The nation, not unlike the eponymous father, is both the chosen son and the rebel son, and accordingly its relationship with the Father is at once intimate and strained. From the moment of Israel's birth, mutual adoration and disappointment mark the bond of the nation and God, and this is true of later stages in the nation's life as well. The tension between Israel and God only increases as the nation becomes a restless adolescent in the wilderness. In its rendition of the ambivalence that characterizes the father-son relationship, the primary biography of ancient Israel offers a penetrating representation of national ambivalence, making clear from the outset that the story of the nation is not a story without ﬁssures and lapses.
The national biography of Israel surely relies on certain heroic motifs, but it does not omit unﬂattering moments in the nation's history.

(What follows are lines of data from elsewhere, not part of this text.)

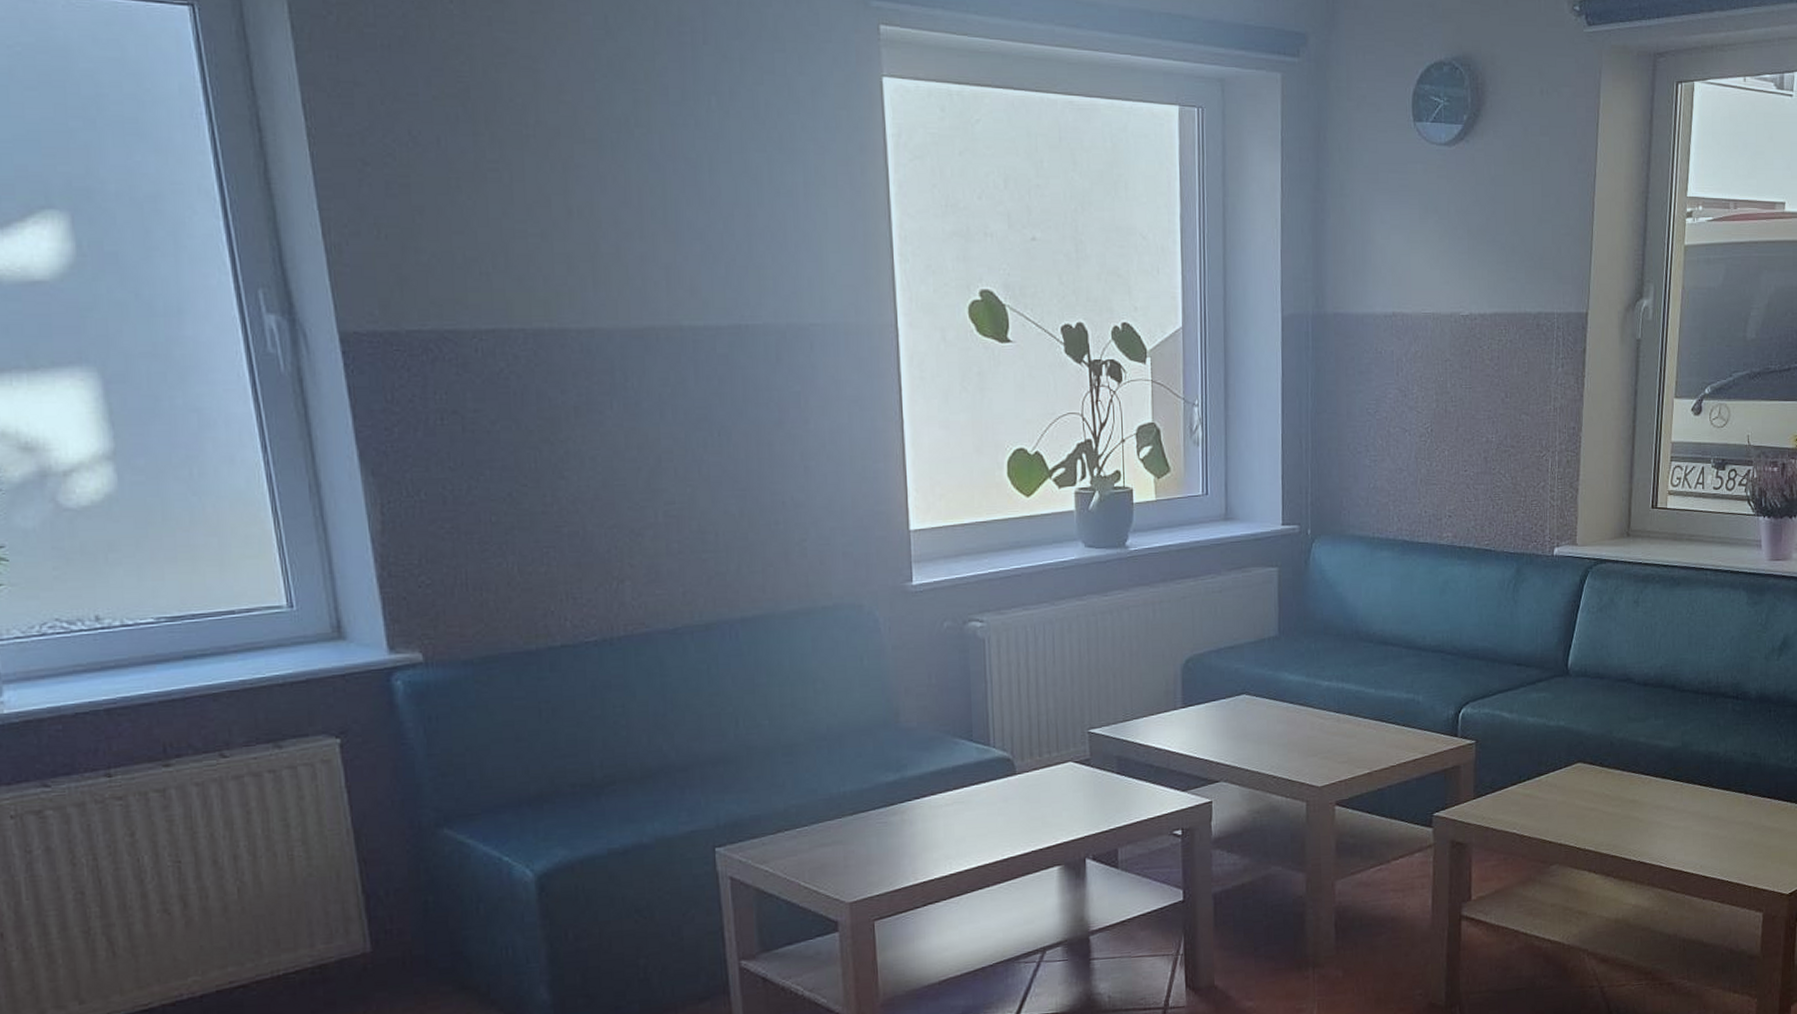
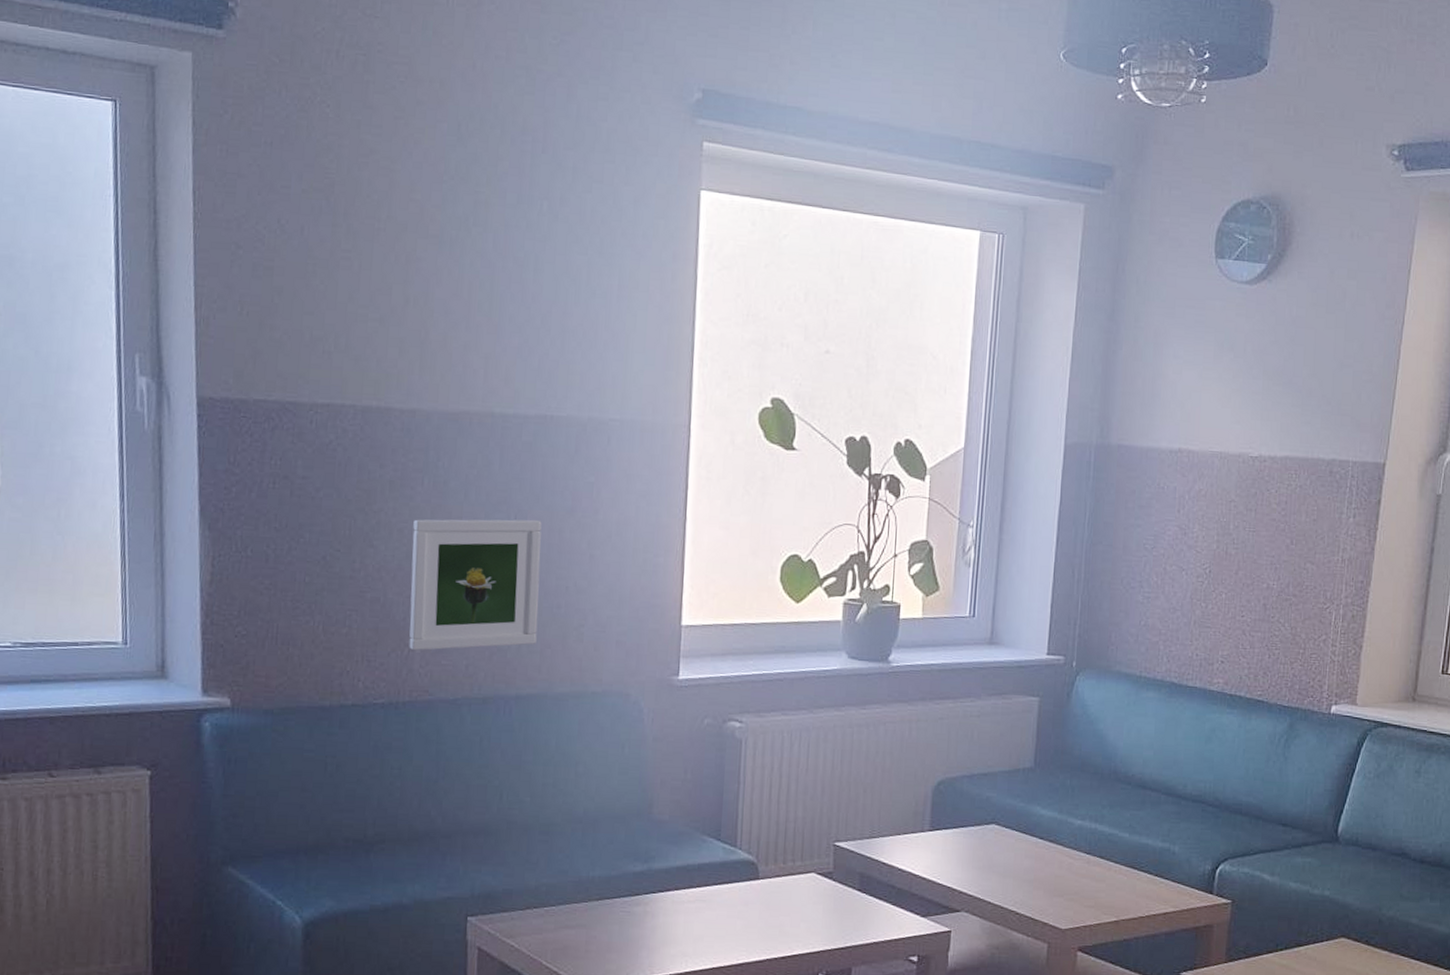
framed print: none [606,435,757,583] -> present [409,519,542,651]

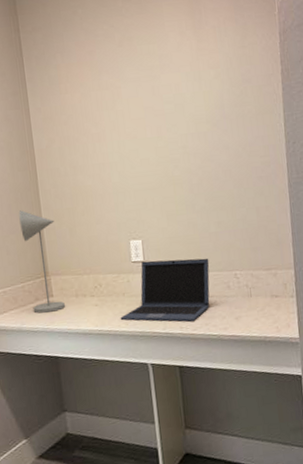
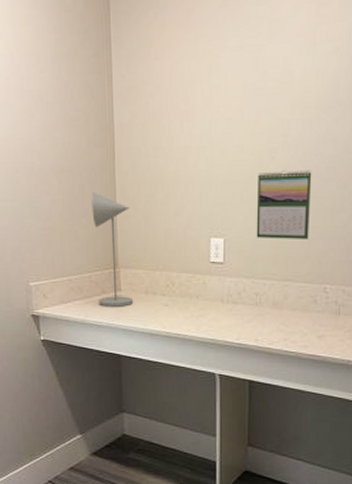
laptop: present [120,258,210,322] -> none [191,263,297,334]
calendar: none [165,174,216,237] -> present [256,170,312,239]

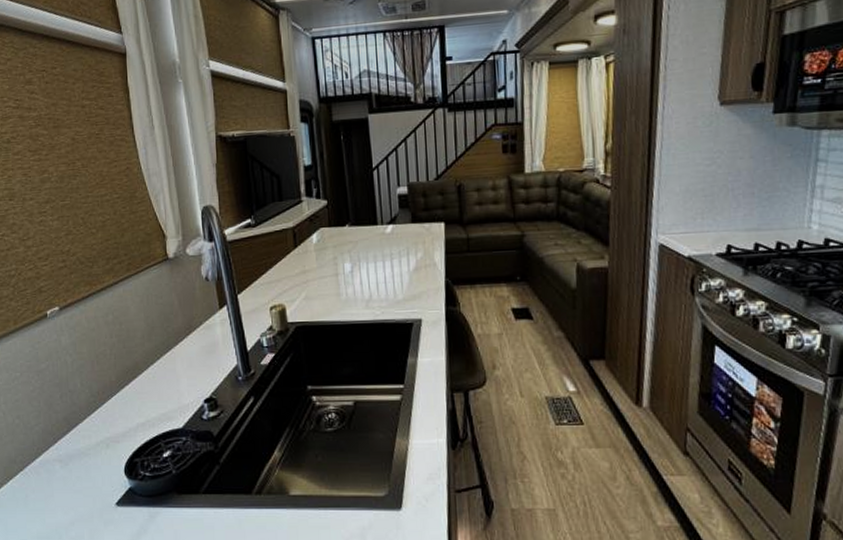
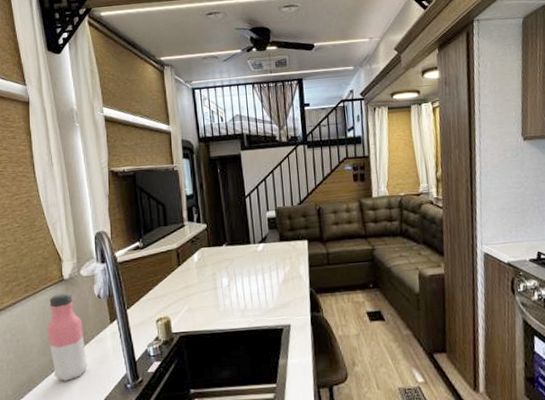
water bottle: none [151,274,196,370] -> present [46,293,88,381]

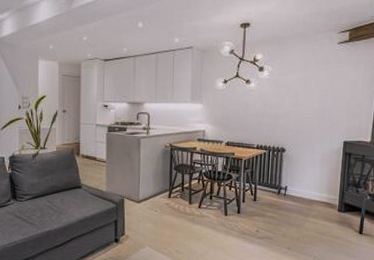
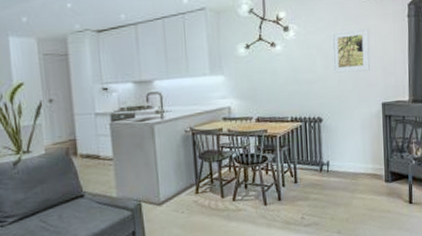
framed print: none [299,73,340,112] -> present [331,27,370,73]

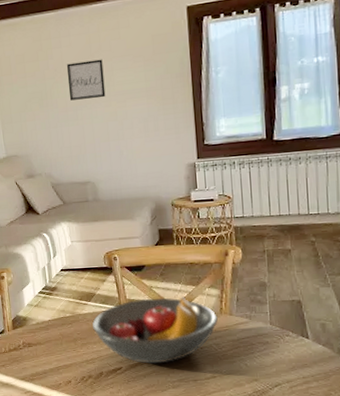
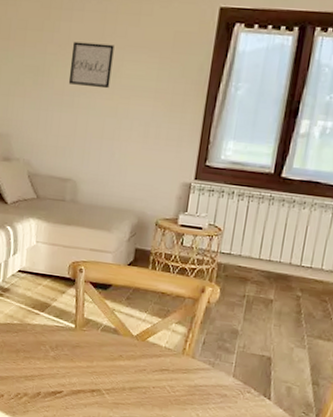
fruit bowl: present [92,296,218,364] -> none [39,320,179,397]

The representation of national birth in Exodus is not an idealized narrative about a ﬂawless birth but rather a text that takes into account the darker aspects of national formation as it explores the bafﬂing emergence of a new people. What makes nations come into being is one of the greatest enigmas that national biographies attempt to tackle. Exodus, I believe, can contribute much to our understanding of the imagining of such formative moments in its examination of how one nation jumped into the water despite itself and wondered why.